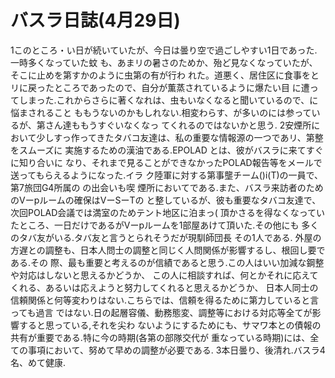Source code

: # バスラ日誌(4月29日)

1このところ・い日が続いていたが、今日は曇り空で過ごしやすい1日であった.一時多くなっていた蚊
も、あまリの暑さのためか、殆ど見なくなっていたが、そこに止めを第すかのように虫第の有が行わ
れた。道悪く、居住区に食事をとリに戻ったところであったので、自分が薫蒸されているように爆たい目
に遭ってしまった.これからさらに著くなれは、虫もいなくなると聞いているので、に悩まされること
ももうないのかもしれない.相変わらす、が多いのには参っているが、第さん達ももうすぐいなくなっ
てくれるのではないかと思う.
2安煙所において少しすっ作ってきたタバコ友達は、私の重要な情報源の一つであリ、第整をスムーズに
実施するための漢油である.EPOLAD
とは、彼がバスラに来てすぐに知り合いに
なり、それまで見ることができなかったPOLAD報告等をメールで送ってもらえるようになった.イラ
ク陸軍に対する第事壟チーム()i(T)の一員で、第7旅団G4所属の
の出会いも喫
煙所においてである.また、バスラ来訪者のためのVーpルームの確保はVーSーTの
と整しているが、彼も重要なタバコ友達で、次回POLAD会議では満室のためテント地区に泊まっ(
頂かさるを得なくなっていたところ、一日だけであるがVーpルームを1部屋あけて頂いた.その他にも
多くのタバ友がいる.タバ友と言うとられそうだが現馴師団長
その1人である.
外屋の方遅との調整も、日本人問士の調整と同じく人問関係が影響するし、根回し要である.その
際、最も重要と考えるのが信績であると思う.この人はいい加減な鋼整や対応はしないと思えるかどうか、
この人に相談すれば、何とかそれに応えてくれる、あるいは応えようと努力してくれると思えるかどうか、
日本人同士の信頼関係と何等変わりはない.こちらでは、信頼を得るために第力していると言っても過言
ではない.日の起層容儀、動務態変、調整等における対応等全てが影響すると思っている,それを尖わ
ないようにするためにも、サマワ本との債報の共有が重要である.特に今の時期(各第の部隊交代が
重なっている時期)には、全ての事項において、努めて早めの調整が必要である.
3本日曇り、後清れ.バスラ4名、めて健康.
——
● Work instruction:
The records above are to be copied exactly, without their pictures.

● Response for this exercise:
Source code

: # バスラ日誌(4月29日)

1このところ・い日が続いていたが、今日は曇り空で過ごしやすい1日であった.一時多くなっていた蚊
も、あまリの暑さのためか、殆ど見なくなっていたが、そこに止めを第すかのように虫第の有が行わ
れた。道悪く、居住区に食事をとリに戻ったところであったので、自分が薫蒸されているように爆たい目
に遭ってしまった.これからさらに著くなれは、虫もいなくなると聞いているので、に悩まされること
ももうないのかもしれない.相変わらす、が多いのには参っているが、第さん達ももうすぐいなくなっ
てくれるのではないかと思う.
2安煙所において少しすっ作ってきたタバコ友達は、私の重要な情報源の一つであリ、第整をスムーズに
実施するための漢油である.EPOLAD
とは、彼がバスラに来てすぐに知り合いに
なり、それまで見ることができなかったPOLAD報告等をメールで送ってもらえるようになった.イラ
ク陸軍に対する第事壟チーム()i(T)の一員で、第7旅団G4所属の
の出会いも喫
煙所においてである.また、バスラ来訪者のためのVーpルームの確保はVーSーTの
と整しているが、彼も重要なタバコ友達で、次回POLAD会議では満室のためテント地区に泊まっ(
頂かさるを得なくなっていたところ、一日だけであるがVーpルームを1部屋あけて頂いた.その他にも
多くのタバ友がいる.タバ友と言うとられそうだが現馴師団長
その1人である.
外屋の方遅との調整も、日本人問士の調整と同じく人問関係が影響するし、根回し要である.その
際、最も重要と考えるのが信績であると思う.この人はいい加減な鋼整や対応はしないと思えるかどうか、
この人に相談すれば、何とかそれに応えてくれる、あるいは応えようと努力してくれると思えるかどうか、
日本人同士の信頼関係と何等変わりはない.こちらでは、信頼を得るために第力していると言っても過言
ではない.日の起層容儀、動務態変、調整等における対応等全てが影響すると思っている,それを尖わ
ないようにするためにも、サマワ本との債報の共有が重要である.特に今の時期(各第の部隊交代が
重なっている時期)には、全ての事項において、努めて早めの調整が必要である.
3本日曇り、後清れ.バスラ4名、めて健康.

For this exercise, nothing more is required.